Diario UNO de Mendoza, miércoles 14 de diciembre de 2011 (página 12)
Las organizaciones ambientalistas muestran una
nueva forma de hacer política
Una mañana los tiene como epicentro en General Alvear, otro día “toman” San Carlos, a la semana siguiente se multiplican en Uspallata, o un mediodía hacen ruido en pleno centro. Tienen un encuentro en Tunuyán o en caravana le dan color a una ruta nacional o andan a los saltos y haciendo flamear sus banderas entre las ancas de la Legislatura.
Cortan calles, panfletean, se movilizan, juntan firmas, se reúnen en asambleas y suman adherentes de los más disímiles y de tradiciones y sectores, en un principio, contradictorias entre sí.
Son los ambientalistas, los ecologistas, los antimineros mendocinos, son una especie de indignados. Obvio que salvando las distancias, las formas y los tiempos con el movimiento antisistema en boga que crece en el Hemisferio Norte: los de las tierras regadas por la cordillera de los Andes llevan varios años más de lucha.
Descreen de los políticos y de las leyes más allá de que acepten a más de un funcionario entre sus filas y exijan una legislación que vete todo tipo de explotación minera contaminante.
Construyen alianzas horizontales, se definen a toda voz como defensores del agua y a sus acciones las justifican con el salvataje del medio ambiente en un futuro próximo. Quizás ahí, en la visión y el compromiso con el futuro, radique una de las diferencias con ese modelo de lucha desestructurado, el indignado, que nació en España, se expande por Europa y está tomando auge y fuerte contenido político ideológico en Estados Unidos.
Los recientes procesos de movilización popular en el país, de los piqueteros pre y pos “que se vayan todos”, a los entrerrianos contra la instalación de la papelera Botnia sobre el río Uruguay, sobrepasan las estructuras tradicionales y los métodos de representación. Son desconfiados, desencantados y huelen la traición, pero también tienen utopías, construyen lazos de solidaridad y son consecuentes más allá de las diferentes visiones y los métodos que proponen sus integrantes.
Tienden a buscar un objetivo prioritario, tangible y dicen que evitan perderse en análisis y reivindicaciones “partidarias e ideológicas”.
La lucha contra la contaminación del agua, la no desaparición de las cuencas, son el motor fundamental que los une y los eyecta a tomar la palabra, a poner el cuerpo. En sus asambleas también encuentran puntos en común a la hora de hablar de cuidar el oasis y conservar el sistema productivo actual.

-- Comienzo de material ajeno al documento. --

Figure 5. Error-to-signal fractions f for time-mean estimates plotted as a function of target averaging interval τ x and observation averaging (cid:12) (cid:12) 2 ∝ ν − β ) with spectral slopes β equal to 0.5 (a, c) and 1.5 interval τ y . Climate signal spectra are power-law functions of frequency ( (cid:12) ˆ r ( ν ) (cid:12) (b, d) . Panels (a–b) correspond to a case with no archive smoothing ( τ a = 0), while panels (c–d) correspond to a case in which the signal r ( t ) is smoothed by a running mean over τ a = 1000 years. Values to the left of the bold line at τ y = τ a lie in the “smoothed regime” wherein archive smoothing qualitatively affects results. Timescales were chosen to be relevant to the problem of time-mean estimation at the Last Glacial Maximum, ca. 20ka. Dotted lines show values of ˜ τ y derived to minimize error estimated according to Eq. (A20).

Conocen de derrotas y de triunfos. Lograron cajonear una ley que aprobaba un megaproyecto y hacerle cambiar la estrategia al oficialismo para no perder el poder. No tienen el peso para “cambiar” gobiernos, ni lo buscan, pero sí para obligarlos a dar volantazos y forzarlos a guardarse por un tiempo en sus trincheras, mientras esperan el momento para darle vía a ese centenar de nuevos proyectos mineros que tienen en carpeta.
La minería extrae elementos fundamentales, finitos, agotables y obviamente muy rentables. Son la principal fuente de recursos en la economía de muchos países y el elemento “fundador” de muchas ciudades.

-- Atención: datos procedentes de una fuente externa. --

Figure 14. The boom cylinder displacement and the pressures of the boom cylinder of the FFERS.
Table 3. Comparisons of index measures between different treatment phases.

La minería no sólo contamina los suelos y el agua, produce enfermedades y quienes se ven obligados a trabajar en esos lugares, con sueldos miserables, tienen un promedio y una calidad de vida menor que el de cualquier otra actividad.
Desde la época de la conquista, la minería y la agricultura reprodujeron un sistema de explotación, miseria y esclavitud, del que aún hoy son víctimas varios países de Latinoamérica.
Estos militantes de la Asamblea del Agua, ambientalistas, ecologistas y antimineros están buscando nuevas estrategias para enfrentar ese proceso histórico de destrucción, apropiación y avasallamiento de los recursos naturales, de la madre tierra, sobre todo en los países periféricos, como el nuestro.
Se trata nuevas formas de organización, de solidaridad, de discusión y de hacer política.